■ **Data**
-.-.-
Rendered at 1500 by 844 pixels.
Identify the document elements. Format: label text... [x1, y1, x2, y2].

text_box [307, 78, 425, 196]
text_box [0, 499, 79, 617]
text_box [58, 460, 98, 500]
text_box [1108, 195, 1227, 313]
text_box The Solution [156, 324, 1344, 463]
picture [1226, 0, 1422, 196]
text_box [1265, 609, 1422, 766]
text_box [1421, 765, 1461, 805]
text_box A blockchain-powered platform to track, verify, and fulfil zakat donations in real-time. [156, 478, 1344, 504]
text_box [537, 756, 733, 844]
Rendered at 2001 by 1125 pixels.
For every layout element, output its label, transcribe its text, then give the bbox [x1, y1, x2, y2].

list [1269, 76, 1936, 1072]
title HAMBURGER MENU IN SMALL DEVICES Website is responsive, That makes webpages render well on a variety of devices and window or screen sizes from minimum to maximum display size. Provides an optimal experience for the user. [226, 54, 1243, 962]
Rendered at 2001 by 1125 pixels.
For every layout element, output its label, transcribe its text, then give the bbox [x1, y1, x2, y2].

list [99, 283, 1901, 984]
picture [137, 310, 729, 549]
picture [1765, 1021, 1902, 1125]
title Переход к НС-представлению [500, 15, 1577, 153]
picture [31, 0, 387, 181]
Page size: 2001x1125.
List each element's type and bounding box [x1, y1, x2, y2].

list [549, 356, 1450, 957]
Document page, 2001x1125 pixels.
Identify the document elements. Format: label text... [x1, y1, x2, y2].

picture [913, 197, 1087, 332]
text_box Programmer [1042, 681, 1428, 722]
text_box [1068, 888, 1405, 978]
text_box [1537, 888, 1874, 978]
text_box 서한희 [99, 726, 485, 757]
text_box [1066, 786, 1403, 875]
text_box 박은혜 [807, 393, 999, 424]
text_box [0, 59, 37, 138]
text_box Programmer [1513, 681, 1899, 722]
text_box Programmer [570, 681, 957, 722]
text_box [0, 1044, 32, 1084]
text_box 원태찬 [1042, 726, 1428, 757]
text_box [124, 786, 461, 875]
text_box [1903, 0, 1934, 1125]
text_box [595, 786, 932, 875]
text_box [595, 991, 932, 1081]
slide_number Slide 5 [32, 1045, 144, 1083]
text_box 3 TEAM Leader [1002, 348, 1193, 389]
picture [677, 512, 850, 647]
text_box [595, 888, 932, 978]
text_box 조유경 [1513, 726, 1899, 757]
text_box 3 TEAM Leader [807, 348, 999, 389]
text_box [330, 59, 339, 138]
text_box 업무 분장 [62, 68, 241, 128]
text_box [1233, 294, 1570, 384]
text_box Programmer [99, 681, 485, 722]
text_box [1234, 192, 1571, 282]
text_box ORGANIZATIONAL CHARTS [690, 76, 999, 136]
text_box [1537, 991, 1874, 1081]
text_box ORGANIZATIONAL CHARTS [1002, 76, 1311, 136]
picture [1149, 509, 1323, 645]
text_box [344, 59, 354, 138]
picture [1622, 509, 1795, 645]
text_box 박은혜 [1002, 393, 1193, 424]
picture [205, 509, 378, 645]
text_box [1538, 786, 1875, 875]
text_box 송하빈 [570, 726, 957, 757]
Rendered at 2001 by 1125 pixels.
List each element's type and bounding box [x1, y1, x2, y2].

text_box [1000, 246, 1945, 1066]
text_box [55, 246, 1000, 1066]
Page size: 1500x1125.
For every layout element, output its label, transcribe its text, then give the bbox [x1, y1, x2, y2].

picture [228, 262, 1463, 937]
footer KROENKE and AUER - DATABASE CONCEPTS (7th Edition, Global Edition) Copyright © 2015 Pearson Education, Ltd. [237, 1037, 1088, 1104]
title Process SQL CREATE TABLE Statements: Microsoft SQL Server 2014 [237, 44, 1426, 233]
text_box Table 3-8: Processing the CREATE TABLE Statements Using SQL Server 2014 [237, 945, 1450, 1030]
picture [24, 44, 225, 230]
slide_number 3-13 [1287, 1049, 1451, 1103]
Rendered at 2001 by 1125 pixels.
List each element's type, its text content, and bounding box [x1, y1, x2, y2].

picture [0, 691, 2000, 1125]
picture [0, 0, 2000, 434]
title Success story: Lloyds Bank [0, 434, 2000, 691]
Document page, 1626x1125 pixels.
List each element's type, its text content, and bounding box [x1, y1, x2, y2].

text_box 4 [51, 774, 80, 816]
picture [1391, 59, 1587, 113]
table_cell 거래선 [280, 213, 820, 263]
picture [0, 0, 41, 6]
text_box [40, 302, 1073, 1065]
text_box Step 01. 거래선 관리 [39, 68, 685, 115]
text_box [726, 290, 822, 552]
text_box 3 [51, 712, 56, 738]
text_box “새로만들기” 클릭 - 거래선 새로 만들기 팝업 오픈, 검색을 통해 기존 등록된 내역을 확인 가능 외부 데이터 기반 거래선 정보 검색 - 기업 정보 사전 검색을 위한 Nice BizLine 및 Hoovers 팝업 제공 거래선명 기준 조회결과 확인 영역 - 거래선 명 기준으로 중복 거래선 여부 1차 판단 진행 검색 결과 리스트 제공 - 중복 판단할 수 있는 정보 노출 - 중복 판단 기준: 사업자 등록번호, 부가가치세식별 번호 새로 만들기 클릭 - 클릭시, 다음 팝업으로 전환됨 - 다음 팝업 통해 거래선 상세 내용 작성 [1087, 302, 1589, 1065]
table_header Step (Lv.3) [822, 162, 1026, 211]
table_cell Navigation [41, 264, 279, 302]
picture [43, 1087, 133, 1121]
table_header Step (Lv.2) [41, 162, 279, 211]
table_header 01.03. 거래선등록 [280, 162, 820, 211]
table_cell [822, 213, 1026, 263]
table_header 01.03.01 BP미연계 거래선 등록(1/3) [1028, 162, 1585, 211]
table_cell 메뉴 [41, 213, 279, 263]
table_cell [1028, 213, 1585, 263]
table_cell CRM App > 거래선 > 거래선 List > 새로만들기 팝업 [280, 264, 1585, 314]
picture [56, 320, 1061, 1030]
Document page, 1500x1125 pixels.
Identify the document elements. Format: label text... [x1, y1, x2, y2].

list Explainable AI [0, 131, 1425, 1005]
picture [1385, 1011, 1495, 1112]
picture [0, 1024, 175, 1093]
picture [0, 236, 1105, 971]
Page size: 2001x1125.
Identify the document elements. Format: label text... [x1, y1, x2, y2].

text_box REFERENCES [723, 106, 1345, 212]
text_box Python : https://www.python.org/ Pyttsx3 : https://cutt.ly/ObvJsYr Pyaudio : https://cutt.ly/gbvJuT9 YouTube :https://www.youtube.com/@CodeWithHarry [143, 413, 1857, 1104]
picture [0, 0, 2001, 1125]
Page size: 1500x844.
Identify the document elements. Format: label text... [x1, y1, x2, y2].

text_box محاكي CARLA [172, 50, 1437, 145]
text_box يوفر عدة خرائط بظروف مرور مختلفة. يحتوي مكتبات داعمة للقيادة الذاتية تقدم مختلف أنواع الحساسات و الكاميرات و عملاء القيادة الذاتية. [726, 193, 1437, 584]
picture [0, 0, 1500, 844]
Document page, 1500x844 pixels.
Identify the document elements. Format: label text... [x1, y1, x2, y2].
-.-.-
■ **What needs to be done**
Give back, word for word, only the lines above from the line holding "text_box [1903, 0, 1934, 1125]" to the line holding "Page size: 1500x1125.", both included.

■ **Exercise result**
text_box [1903, 0, 1934, 1125]
text_box [595, 786, 932, 875]
text_box [595, 991, 932, 1081]
slide_number Slide 5 [32, 1045, 144, 1083]
text_box 3 TEAM Leader [1002, 348, 1193, 389]
picture [677, 512, 850, 647]
text_box [595, 888, 932, 978]
text_box 조유경 [1513, 726, 1899, 757]
text_box 3 TEAM Leader [807, 348, 999, 389]
text_box [330, 59, 339, 138]
text_box 업무 분장 [62, 68, 241, 128]
text_box [1233, 294, 1570, 384]
text_box Programmer [99, 681, 485, 722]
text_box [1234, 192, 1571, 282]
text_box ORGANIZATIONAL CHARTS [690, 76, 999, 136]
text_box [1537, 991, 1874, 1081]
text_box ORGANIZATIONAL CHARTS [1002, 76, 1311, 136]
picture [1149, 509, 1323, 645]
text_box [344, 59, 354, 138]
picture [1622, 509, 1795, 645]
text_box 박은혜 [1002, 393, 1193, 424]
picture [205, 509, 378, 645]
text_box [1538, 786, 1875, 875]
text_box 송하빈 [570, 726, 957, 757]
Rendered at 2001 by 1125 pixels.
List each element's type and bounding box [x1, y1, x2, y2].

text_box [1000, 246, 1945, 1066]
text_box [55, 246, 1000, 1066]
Page size: 1500x1125.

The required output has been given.